The brothers have managed to make most of these combinations work in their distinct and memorable ways, but there have been a few duds along the way. With its stumble through a series of vignettes on the eccentricities of 1950s Hollywood, “Hail, Caesar!,” the duo’s latest film, falls into this lackluster camp.

Josh Brolin plays Eddie Mannix, the studio production fixer who at once takes up the most screen time but manages to fall into the backdrop against the outlandish personalities he’s paired with in nearly every scene. Brolin is very much playing the straight man here against a menagerie of clownish Hollywood types (including rubber-faced George Clooney in a near-constant state of befuddlement as Baird Whitlock, leading man).

Mannix totters through a variety show of sendups to old Hollywood as he searches for Whitlock, who has been kidnapped by a group referring to themselves only as “the future.” His search is pretty lackadaisical, with the Coens taking time to guide Mannix through musical numbers, synchronized swimming and glimpses into the various scandals happening on the studio lot along the way.

These sendups feature some not-quite-short-enough-to-be-cameo but not-quite-long-enough-to-be-supporting turns from Coen regulars like Frances McDormand and some newcomers like Channing Tatum and Scarlett Johansson. Everyone delivers on mark, but no particular gag or throwback seems to really stand out, and they all seem stitched together in a way that makes them individually forgettable and together muddled.

Amid the generally disappointing surroundings, there are some decidedly golden moments, most of them belonging to Alden Ehrenreich as singing cowboy star Hobie Doyle. His lassoing skills and ode to a lazy ol’ moon are some of the funniest and most playful parts of the film, and I’m really hoping he becomes a recurring Coen collaborator.

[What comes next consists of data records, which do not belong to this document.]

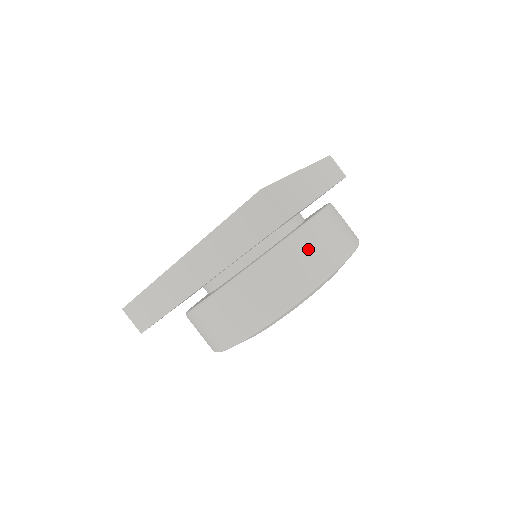
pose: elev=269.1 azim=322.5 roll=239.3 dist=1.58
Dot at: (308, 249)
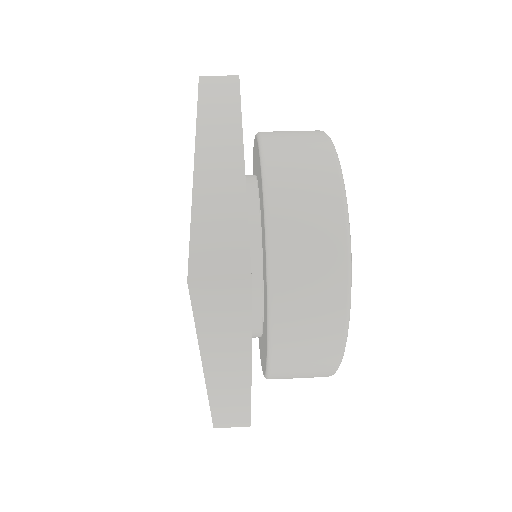
Dot at: occluded
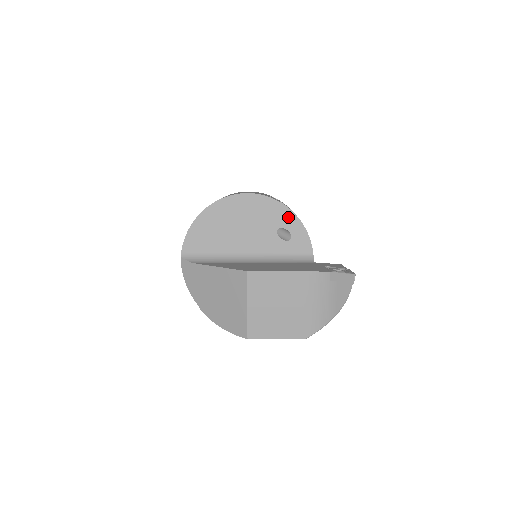
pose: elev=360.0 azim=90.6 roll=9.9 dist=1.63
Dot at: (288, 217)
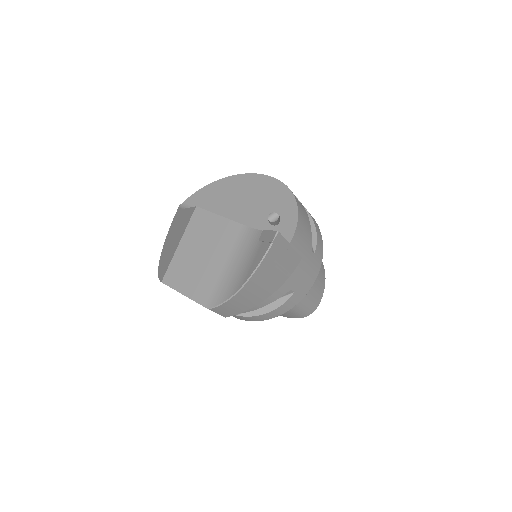
Dot at: (289, 206)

It’s far from a terrible movie, and it does have some genuine laughs and strong performances, but “Hail, Caesar!” is closer to the brothers’ worst than it is to their best. That fact speaks to the strength of their wider catalogue as much as it does to the disappointment that this latest film brings. “Hail, Caesar!” sits more in the filler section of a Coen movie marathon than it is required viewing.